Применение бумаги, несомненно, имело большие последствия для всей истории промышленности. Все остальное в этом отношении не имеет большого значения. Лишь упомянутый в начале этого раздела переворот в текстильной промышленности и в еще большей степени изобретение паровой машины, парохода и локомотива тоже оказали большое влияние на жизнь, как и бумага, но в гораздо меньшей степени, так как даже создание локомотивов, сделавших для каждого доступным мир (как ранее благодаря книгопечатанию мысли), — не прямо, но косвенно способствует умножению духовного богатства. Но я убежден, что внимательный наблюдатель повсюду найдет действие тех самых склонностей, которые с таким блеском проявились в истории с бумагой. Поэтому достаточно, если один этот пример подчеркнул не только очень важное достижение, но и одновременно решающие индивидуальные свойства промышленности в нашем новом мире.
Кооперация и монополия
Несколькими страницами ранее я цитировал слова известного социального экономиста, согласно которому «почти безнадежно» суметь понять экономическую ситуацию прошлых веков. Я не буду повторяться. Но именно чувство многообразия, как в калейдоскопе, этих обстоятельств вызывает вопрос, нет ли здесь общего элемента, я имею в виду какой–то постоянный жизненный принцип, который остается в наших вечно меняющихся экономических условиях.
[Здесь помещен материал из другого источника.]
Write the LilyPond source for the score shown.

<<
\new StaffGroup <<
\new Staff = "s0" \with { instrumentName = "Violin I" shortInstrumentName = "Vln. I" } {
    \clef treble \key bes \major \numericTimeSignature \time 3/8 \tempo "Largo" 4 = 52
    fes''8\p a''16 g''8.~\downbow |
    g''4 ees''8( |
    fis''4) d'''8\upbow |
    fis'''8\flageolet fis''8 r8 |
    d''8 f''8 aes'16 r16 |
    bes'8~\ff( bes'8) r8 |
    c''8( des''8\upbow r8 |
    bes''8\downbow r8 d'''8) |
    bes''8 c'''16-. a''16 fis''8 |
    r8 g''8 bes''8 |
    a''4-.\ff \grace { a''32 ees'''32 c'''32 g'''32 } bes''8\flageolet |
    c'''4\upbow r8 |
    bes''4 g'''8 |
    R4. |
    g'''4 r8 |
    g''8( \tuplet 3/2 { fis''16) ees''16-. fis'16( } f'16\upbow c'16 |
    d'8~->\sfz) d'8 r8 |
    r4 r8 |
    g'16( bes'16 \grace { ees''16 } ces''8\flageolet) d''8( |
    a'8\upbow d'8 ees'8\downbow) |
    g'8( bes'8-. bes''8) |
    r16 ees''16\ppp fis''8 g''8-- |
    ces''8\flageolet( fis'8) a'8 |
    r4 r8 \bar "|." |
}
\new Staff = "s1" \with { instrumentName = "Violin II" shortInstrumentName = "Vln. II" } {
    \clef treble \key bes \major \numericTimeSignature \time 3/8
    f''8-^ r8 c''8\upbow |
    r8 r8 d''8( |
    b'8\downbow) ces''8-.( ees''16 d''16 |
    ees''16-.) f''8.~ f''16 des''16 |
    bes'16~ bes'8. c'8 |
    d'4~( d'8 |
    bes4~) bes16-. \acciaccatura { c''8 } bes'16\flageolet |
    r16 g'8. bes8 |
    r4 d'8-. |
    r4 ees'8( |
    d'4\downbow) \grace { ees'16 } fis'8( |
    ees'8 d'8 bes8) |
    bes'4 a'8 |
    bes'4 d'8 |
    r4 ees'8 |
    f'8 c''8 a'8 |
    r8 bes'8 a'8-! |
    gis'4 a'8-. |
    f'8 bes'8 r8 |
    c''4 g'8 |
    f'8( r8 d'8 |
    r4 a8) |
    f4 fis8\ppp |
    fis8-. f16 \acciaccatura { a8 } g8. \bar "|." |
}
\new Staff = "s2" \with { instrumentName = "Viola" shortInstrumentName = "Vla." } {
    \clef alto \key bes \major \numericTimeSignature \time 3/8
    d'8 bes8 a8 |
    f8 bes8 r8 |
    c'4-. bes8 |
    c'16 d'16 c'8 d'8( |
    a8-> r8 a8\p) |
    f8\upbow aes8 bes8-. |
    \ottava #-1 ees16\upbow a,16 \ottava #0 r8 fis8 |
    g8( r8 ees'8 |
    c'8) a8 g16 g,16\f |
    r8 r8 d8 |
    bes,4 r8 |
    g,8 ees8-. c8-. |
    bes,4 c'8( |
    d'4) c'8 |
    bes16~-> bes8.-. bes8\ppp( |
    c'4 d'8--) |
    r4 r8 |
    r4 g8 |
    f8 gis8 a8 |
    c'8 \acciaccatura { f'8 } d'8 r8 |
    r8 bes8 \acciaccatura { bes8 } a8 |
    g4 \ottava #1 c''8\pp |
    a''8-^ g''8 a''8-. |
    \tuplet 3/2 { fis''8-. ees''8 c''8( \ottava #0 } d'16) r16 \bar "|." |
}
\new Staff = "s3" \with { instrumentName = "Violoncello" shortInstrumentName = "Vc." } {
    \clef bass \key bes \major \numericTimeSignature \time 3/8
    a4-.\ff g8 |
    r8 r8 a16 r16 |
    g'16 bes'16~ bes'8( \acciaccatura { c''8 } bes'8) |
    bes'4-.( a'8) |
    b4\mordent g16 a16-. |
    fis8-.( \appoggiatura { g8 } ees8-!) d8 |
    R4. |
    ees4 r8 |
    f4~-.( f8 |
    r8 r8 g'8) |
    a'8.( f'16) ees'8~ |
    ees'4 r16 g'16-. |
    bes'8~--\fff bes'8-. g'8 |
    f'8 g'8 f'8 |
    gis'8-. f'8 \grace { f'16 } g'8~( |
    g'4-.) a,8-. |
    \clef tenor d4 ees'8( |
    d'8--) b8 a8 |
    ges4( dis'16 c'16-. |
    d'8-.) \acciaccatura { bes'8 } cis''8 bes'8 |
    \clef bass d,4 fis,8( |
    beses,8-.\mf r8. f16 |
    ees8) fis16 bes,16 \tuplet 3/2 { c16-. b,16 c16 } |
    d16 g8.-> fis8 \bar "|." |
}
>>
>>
Я не нашел этого в трудах ни Адама Смита, ни Прудона, ни Карла Маркса, ни Джона Стюарта Милля, ни Кари (Carey), ни Стэнли Эванса (Stanley Jevons), ни Бём-Баверка (Böhm-Bawerk) и других, потому что эти ученые говорят (и с их точки зрения справедливо) о капитале и труде, стоимости, спросе и т. д. таким же образом, как раньше говорили юристы о естественном праве и божественном праве, как будто это были вещи для себя, надчеловеческие, которые возвышались над всеми нами, в то время как мне кажется, наоборот, очень важным, «кто» владеет капиталом и «кто» трудится, и «кто» оценивает стоимость. Лютер учит: не дела делают человека, но человек делает дела. Если он прав, то внутри изменчивой экономической жизни мы сможем осветить прошлое и настоящее, если нам удастся обнаружить основополагающую черту характера германца. Потому что дела меняются в зависимости от обстоятельств, человек же остается тем же самым, и история человеческого вида становится ясной не в результате разделения на эпохи, которые всегда являются отражением внешнего, но в результате доказательства строгой последовательности. Когда я вижу тождественность с моими предками, я понимаю их действия из моих, а мои приобретают вновь через их действия совершенно новую окраску, потому что они теряют пугающий свет подчиненного произвольным решениям никогда не бывалого явления, и их можно исследовать с философским спокойствием, как давно известные, постоянно повторяющиеся феномены. Только здесь мы обретаем почву с действительно научной точки зрения: с моральной стороны подчеркивается автономия индивидуальности в противоположность общему безумию человечества, с точки зрения исторической вступает в права необходимость (т. е. необходимый образ действий определенных людей), как законодательная естественная сила.